• _Source document_
· · · ·

For the purposes of this discussion, let us assume the input floorplan has
a clean site array defined.
Power net objects can take on two basic forms:
1. Default power net object = routing obstruction
2. Placement obstruction
Let us take each of these in turn:
Power Net Routing Obstructions
------------------------------
By default, power nets (PNETs) are treated as routing obstructions and are
factored into routing congestion and net delay calculations. If power nets
are defined in the input PDEF floorplan, these nets will resemble the
following PDEF code:
(PNET VSS
(TYPE GND)
(ROUTE
(LAYER_WIDTH 18 100.00)
( 18 ( 5000.00 8000.00 ) ( 5500.00 * ) )
)
)
Power Net Placement Obstructions
--------------------------------
If your floorplan has pre-routed PNETs that you would like the placement
engine to heed (in addition to the congestion and delay engines), you should
use the following variables:
set physopt_pnet_complete_blockage_layer_names "metal layer names ... "
set physopt_pnet_partial_blockage_layer_names "metal layer names ... "
To find out what metal layers are available, look in the technology section
of your PLIB for "routing_layer" constructs:
/* BEGIN example Rumpelstiltskin.plib */
routing_layer ( "METAL1" ) {
routing_direction : horizontal;
. . .
}
routing_layer ( "METAL2" ) {
routing_direction : vertical;
. . .
}
routing_layer ( "METAL3" ) {
routing_direction : horizontal;
. . .
}
/* END example Rumpelstiltskin.plib */
If you do not have access to your PLIB, you can get the layer information
from your physical library loaded in memory. If you do not know the name of
the physical library, then in a psyn_shell session, you can load your design
plus floorplan and run "legalize_placement -check". This command will load
all the necessary libraries and link the logical to physical libraries. A
message (or several) similar to the following will appear:
Information: Linking logical library slow with physical
library Rumpelstiltskin. (PSYN-036)

· · · ·

Records from a data source
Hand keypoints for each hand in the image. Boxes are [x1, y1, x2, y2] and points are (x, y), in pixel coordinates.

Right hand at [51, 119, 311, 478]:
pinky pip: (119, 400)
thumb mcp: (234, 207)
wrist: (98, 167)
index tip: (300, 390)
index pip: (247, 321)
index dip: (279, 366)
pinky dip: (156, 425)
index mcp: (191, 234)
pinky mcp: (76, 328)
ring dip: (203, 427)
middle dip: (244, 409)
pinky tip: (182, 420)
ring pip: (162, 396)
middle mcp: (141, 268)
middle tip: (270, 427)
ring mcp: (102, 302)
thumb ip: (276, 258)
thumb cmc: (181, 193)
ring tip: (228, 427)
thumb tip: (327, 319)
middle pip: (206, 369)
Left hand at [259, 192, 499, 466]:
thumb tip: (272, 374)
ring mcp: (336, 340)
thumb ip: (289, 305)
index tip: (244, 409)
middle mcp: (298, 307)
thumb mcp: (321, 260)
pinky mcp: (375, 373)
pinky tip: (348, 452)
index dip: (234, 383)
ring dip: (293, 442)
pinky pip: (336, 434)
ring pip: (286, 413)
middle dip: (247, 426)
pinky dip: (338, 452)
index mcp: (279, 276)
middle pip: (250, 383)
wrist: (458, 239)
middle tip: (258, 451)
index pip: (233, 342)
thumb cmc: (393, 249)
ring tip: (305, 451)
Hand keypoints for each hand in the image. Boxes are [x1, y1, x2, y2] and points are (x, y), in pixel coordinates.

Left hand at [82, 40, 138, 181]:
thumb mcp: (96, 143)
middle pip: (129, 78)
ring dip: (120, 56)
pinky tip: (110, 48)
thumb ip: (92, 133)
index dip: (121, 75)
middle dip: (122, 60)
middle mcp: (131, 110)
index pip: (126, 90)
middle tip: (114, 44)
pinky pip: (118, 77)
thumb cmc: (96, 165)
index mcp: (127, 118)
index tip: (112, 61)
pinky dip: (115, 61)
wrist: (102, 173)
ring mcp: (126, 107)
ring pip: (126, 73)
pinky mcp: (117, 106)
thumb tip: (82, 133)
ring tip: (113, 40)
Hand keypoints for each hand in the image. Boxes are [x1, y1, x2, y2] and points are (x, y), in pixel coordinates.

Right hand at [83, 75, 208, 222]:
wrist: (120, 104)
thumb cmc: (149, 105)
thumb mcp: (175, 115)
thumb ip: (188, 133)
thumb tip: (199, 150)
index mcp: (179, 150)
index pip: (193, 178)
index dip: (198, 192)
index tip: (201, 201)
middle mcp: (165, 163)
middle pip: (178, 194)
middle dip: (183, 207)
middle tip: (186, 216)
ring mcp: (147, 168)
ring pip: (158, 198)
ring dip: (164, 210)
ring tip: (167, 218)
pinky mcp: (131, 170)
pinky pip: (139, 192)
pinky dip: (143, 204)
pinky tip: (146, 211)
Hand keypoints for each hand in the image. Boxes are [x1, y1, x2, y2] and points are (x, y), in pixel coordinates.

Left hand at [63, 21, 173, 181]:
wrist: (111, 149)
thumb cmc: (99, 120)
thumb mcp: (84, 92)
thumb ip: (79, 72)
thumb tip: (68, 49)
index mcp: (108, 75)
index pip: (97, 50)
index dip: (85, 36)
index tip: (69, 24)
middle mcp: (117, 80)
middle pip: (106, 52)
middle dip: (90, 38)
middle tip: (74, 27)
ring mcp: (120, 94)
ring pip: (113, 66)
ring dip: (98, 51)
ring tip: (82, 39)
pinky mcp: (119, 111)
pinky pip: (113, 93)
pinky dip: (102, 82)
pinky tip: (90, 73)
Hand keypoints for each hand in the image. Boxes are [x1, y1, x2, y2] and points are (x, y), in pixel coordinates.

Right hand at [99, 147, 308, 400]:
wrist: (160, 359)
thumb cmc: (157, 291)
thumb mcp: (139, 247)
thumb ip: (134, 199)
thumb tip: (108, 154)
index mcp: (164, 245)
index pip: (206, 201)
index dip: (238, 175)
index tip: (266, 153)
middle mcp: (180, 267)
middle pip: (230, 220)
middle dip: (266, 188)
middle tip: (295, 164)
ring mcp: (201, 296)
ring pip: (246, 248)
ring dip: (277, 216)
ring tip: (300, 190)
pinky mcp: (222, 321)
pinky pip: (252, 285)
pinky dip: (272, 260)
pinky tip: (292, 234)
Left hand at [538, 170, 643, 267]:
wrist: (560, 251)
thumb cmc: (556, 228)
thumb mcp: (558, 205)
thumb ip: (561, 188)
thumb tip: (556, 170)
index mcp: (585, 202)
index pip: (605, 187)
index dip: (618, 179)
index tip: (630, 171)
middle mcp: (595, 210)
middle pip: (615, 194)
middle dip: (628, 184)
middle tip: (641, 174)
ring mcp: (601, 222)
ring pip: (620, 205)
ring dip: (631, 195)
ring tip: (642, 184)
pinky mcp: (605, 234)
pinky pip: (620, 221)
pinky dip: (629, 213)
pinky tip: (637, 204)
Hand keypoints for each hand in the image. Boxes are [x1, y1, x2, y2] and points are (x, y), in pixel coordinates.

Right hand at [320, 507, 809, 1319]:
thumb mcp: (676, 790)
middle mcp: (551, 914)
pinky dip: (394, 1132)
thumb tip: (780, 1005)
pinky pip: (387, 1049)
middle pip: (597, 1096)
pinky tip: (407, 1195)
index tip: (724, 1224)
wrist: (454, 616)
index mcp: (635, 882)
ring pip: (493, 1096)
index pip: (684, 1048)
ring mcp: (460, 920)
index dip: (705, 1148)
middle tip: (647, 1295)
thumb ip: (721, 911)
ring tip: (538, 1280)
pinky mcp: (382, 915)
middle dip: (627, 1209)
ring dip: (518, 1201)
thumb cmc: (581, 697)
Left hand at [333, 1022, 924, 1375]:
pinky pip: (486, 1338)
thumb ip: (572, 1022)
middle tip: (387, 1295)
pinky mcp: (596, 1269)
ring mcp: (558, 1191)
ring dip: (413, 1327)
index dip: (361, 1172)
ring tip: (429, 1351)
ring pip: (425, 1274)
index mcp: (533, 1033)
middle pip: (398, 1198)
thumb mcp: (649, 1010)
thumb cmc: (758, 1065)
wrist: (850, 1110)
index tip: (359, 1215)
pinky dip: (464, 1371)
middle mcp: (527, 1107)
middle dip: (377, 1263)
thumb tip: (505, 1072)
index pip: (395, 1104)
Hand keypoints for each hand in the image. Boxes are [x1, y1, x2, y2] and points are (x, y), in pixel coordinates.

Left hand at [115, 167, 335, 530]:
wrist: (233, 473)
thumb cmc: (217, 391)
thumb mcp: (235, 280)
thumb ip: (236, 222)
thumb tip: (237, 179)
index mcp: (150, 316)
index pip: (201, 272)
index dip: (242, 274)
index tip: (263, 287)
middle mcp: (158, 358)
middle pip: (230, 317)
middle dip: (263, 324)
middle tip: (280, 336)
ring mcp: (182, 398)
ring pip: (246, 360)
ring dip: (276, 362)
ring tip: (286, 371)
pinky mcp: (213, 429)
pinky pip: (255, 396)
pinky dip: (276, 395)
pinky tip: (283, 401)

· · · ·

• _Work request 1_
Answer from the power net text:
(a) By default, how are power nets treated?
(b) Which command loads the necessary libraries and links the logical to physical libraries?
(c) What routing direction does the example give for "METAL2"?
• _Work request 2_
Transcribe the part of the power net text that opens with the words containing "Power net objects" and closes with "(LAYER_WIDTH 18 100.00)".
Rely only on the power net text.

• _Written response 1_
(a) As routing obstructions.
(b) "legalize_placement -check"
(c) Vertical.

• _Written response 2_
Power net objects can take on two basic forms:
1. Default power net object = routing obstruction
2. Placement obstruction
Let us take each of these in turn:
Power Net Routing Obstructions
------------------------------
By default, power nets (PNETs) are treated as routing obstructions and are
factored into routing congestion and net delay calculations. If power nets
are defined in the input PDEF floorplan, these nets will resemble the
following PDEF code:
(PNET VSS
(TYPE GND)
(ROUTE
(LAYER_WIDTH 18 100.00)